- Music
- 11 May 06
Discuss: The Libertines – one of the most exciting personality clashes since Mick & Keef/Strummer & Jones/Morrissey & Marr, or Jam-my dodgers in matching emperor’s new Sgt. Pepper suits who struck lucky with a couple of decent tunes? Aw, who cares.
Discuss: The Libertines – one of the most exciting personality clashes since Mick & Keef/Strummer & Jones/Morrissey & Marr, or Jam-my dodgers in matching emperor’s new Sgt.
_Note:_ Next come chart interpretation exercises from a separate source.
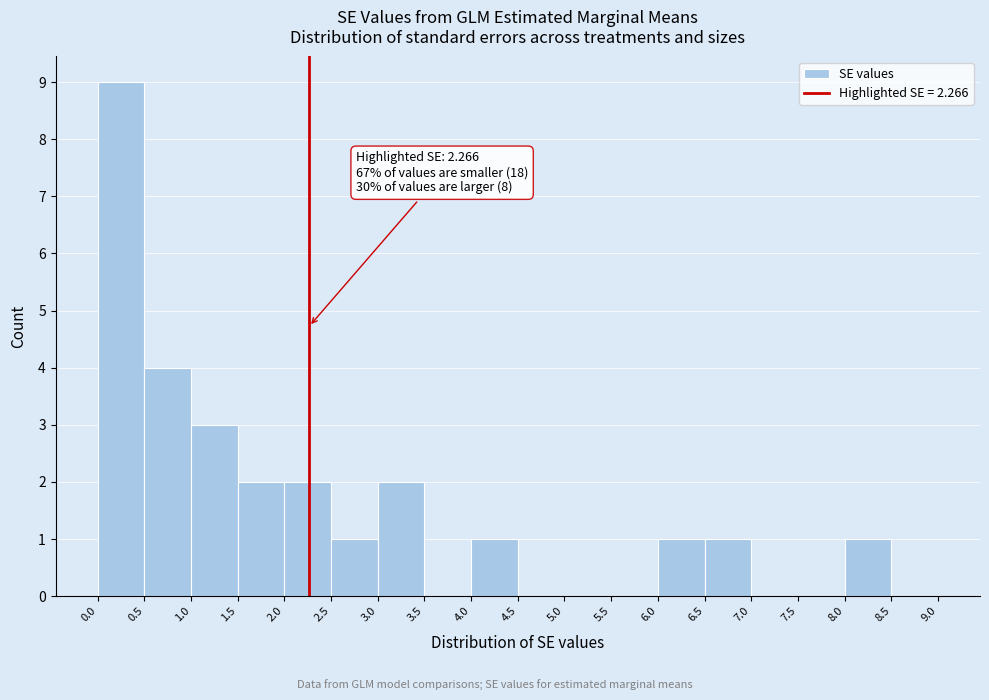

Over which range of the x-axis is the bar tallest?

0.0 to 0.5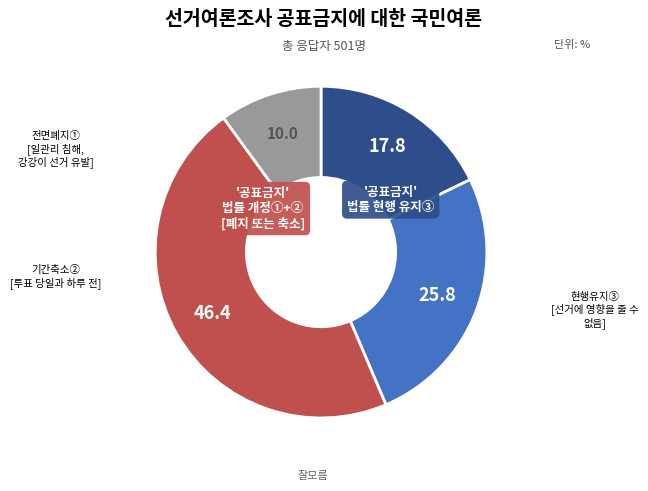

Count the number of slices in the pie.

4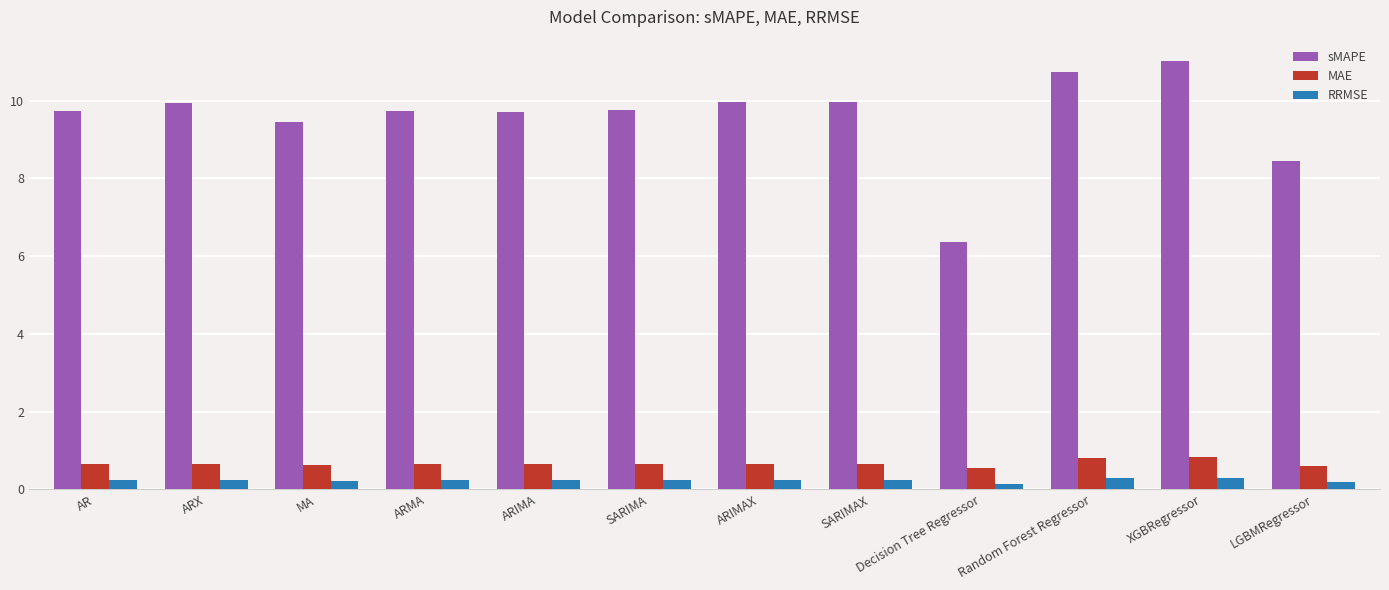

Between AR and Random Forest Regressor, which series saw the biggest shift?

sMAPE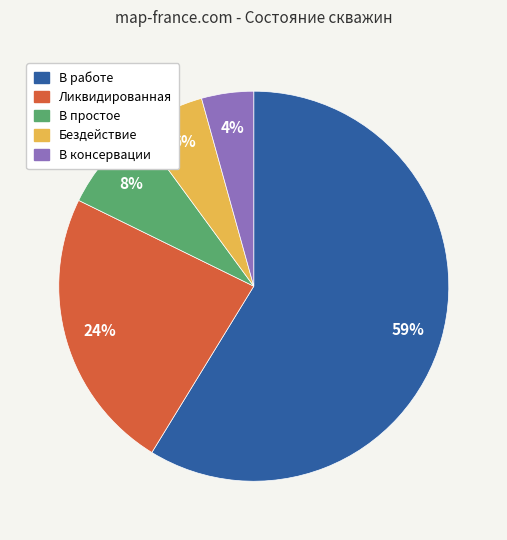

Is the sum of В консервации and В работе greater than half?

Yes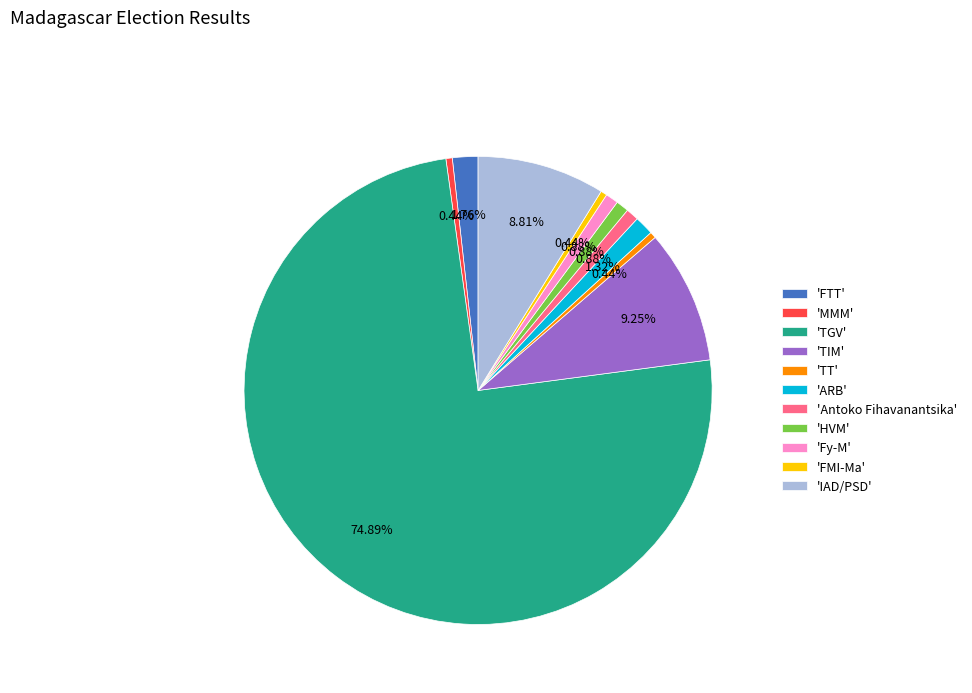

Does any single category account for the majority?

Yes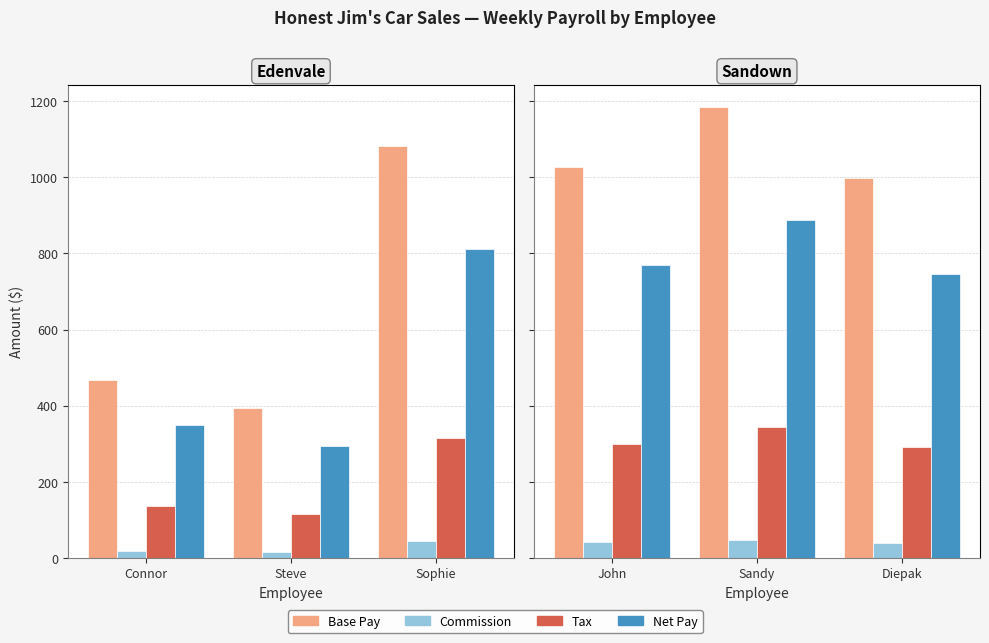

How many groups of bars are there?

3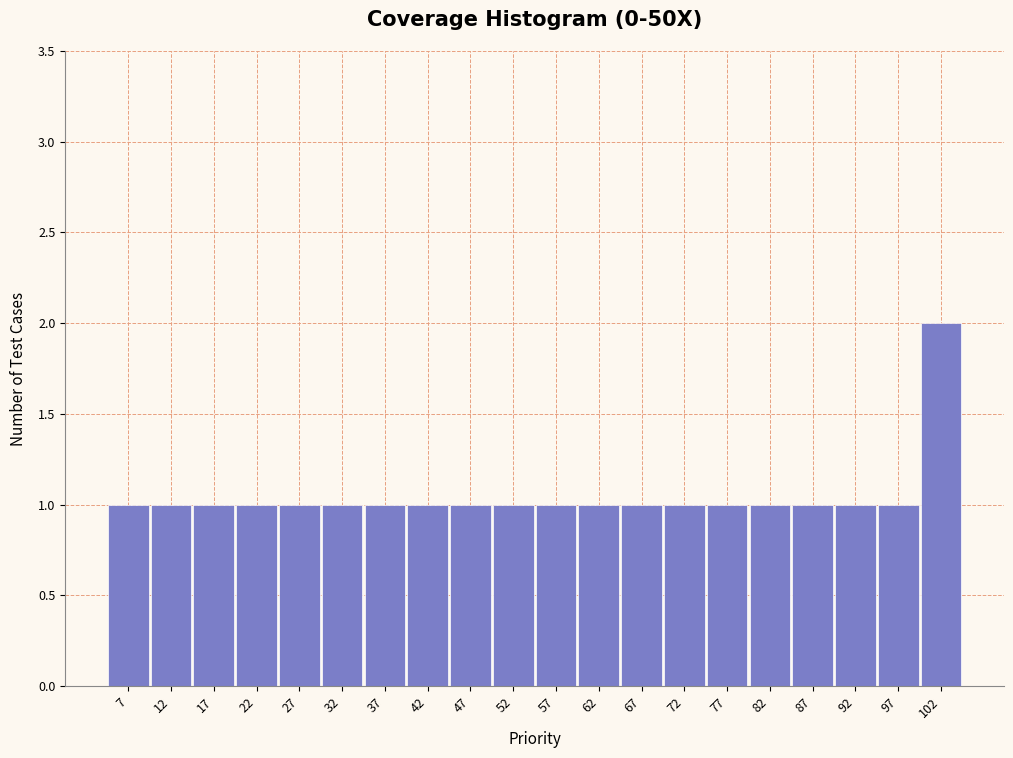

Over which range of the x-axis is the bar tallest?

100 to 105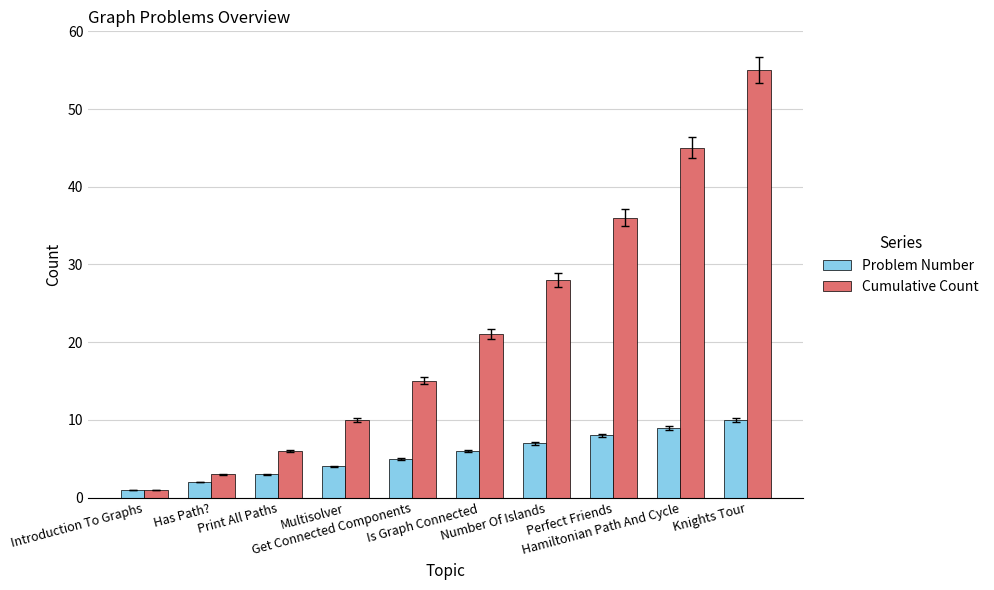

At how many categories does at least one series exceed 14?

6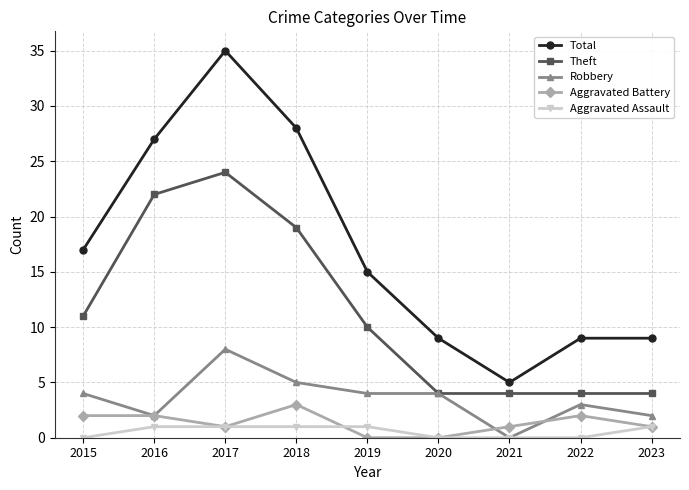

Reading left to right, what are all the values shown in this chart?

Total: 17	27	35	28	15	9	5	9	9
Theft: 11	22	24	19	10	4	4	4	4
Robbery: 4	2	8	5	4	4	0	3	2
Aggravated Battery: 2	2	1	3	0	0	1	2	1
Aggravated Assault: 0	1	1	1	1	0	0	0	1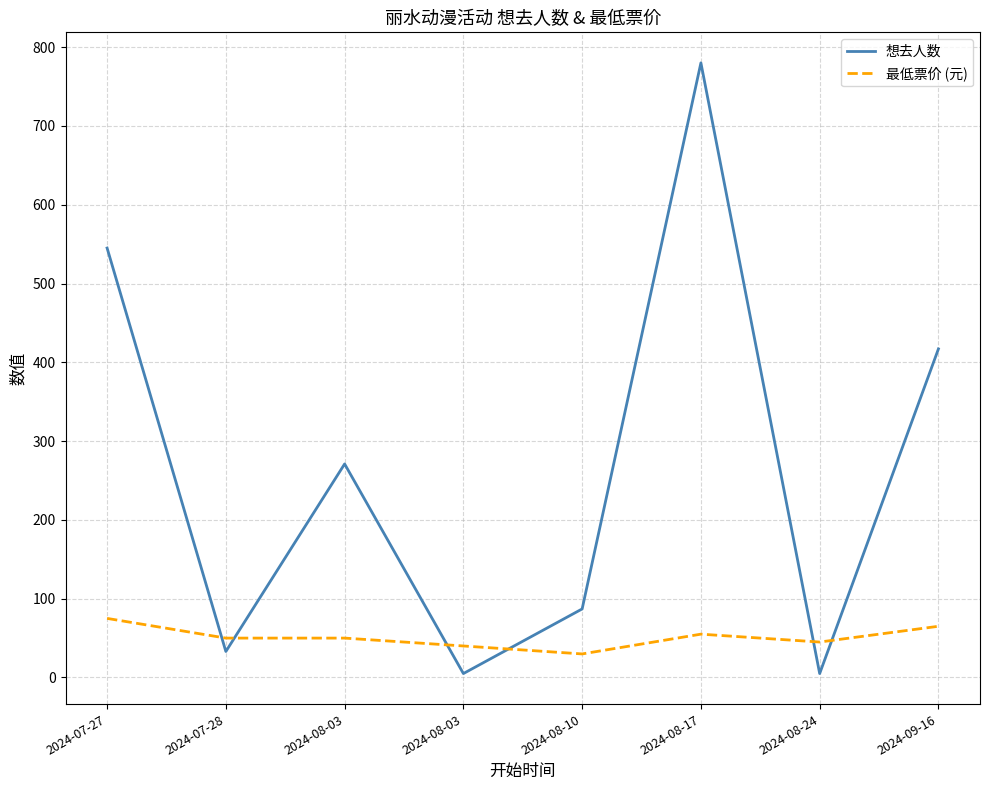

Reading right to left, list all the values displayed in this chart.

想去人数: 2024-09-16=417.0	2024-08-24=5.0	2024-08-17=780.0	2024-08-10=87.0	2024-08-03=5.0	2024-08-03=271.0	2024-07-28=33.0	2024-07-27=545.0
最低票价 (元): 2024-09-16=65.0	2024-08-24=45.0	2024-08-17=55.0	2024-08-10=29.9	2024-08-03=40.0	2024-08-03=50.0	2024-07-28=50.0	2024-07-27=75.0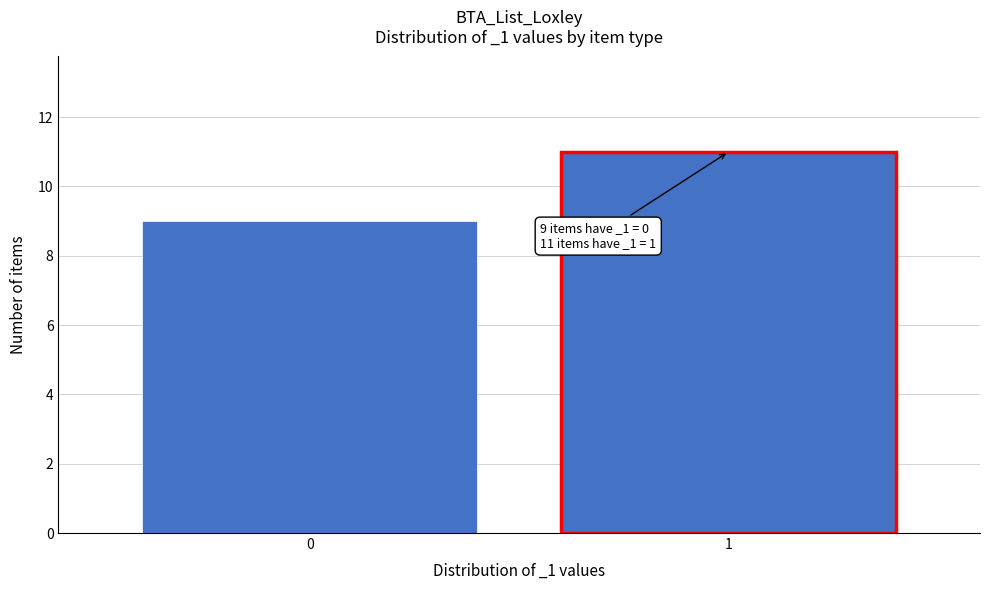

Reading right to left, extract all data points from this chart.

11	9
Pepper suits who struck lucky with a couple of decent tunes?
Aw, who cares.
Having assessed Babyshambles’ debut some months ago (pretty damn good for a car crash on legs) let us now consider Monsieur Barat’s combo on its own merits.
First off, fans of either the aforementioned acts will be pleased to know that Carl has not customised this new vehicle as a means of fulfilling that long-harboured jazz odyssey or Lithuanian folk fetish. Nope, the opening ‘Deadwood’ tells you pretty much all you need to know about what’s ahead: spunky, punky guitar riffs, a nod to the late-60s more-fills-please school of power trio beatkeeping (courtesy of ex Libber Gary Powell), and a cheeky, nod’s-as-good-as-a-wink approach to songwriting that evokes early Who, Kinks and Small Faces hopped up on late 70s pep pills. (Did somebody say Arctic Monkeys?)
If Barat is anything like his songs, he’s one of those itchy, twitchy guys you really don’t want to be stuck next to on a long train journey. He seems obsessed with squeezing as much musical flotsam as possible into otherwise unambivalent assemblies of verse, chorus and bridge.
For instance, ‘Doctors & Dealers’ slinks slyly through the back door before the meds kick in and it starts barreling around your kitchen in one hell of an amphetamine rush. ‘Bang Bang You’re Dead’ promises Specials-style skank then quickly changes its mind and settles into classic Libertines by way of Blur kitchen stink drama.
Mind you, they do sulky and skulking very well, as with ‘Blood Thirsty Bastards’ and ‘If You Love A Woman’. Elsewhere ‘The Gentry Cove’ locates the sea shanty hidden in white reggae and lashes it to a tight, taut Clash-like frame. ‘Gin & Milk’ has the best punky-ragga guitar break since ‘Vision Of Division’ off the last Strokes album. And ‘Wondering’ boasts the album’s best tune, arrangement, and lyric, somewhere between Ruts-y toughness, Only Ones poise and All Mod Cons economy.
At 11 tunes in 33 minutes, these guys don’t mince riffs. Waterloo To Anywhere is not going to revolutionise the form, but for those of you who believe the thrum of Pythagoras’ cosmic monochord ain’t nothing compared to a Tele through an AC30 backed by a guy who knows what to do with a Gretsch kit, this might just make your weekend.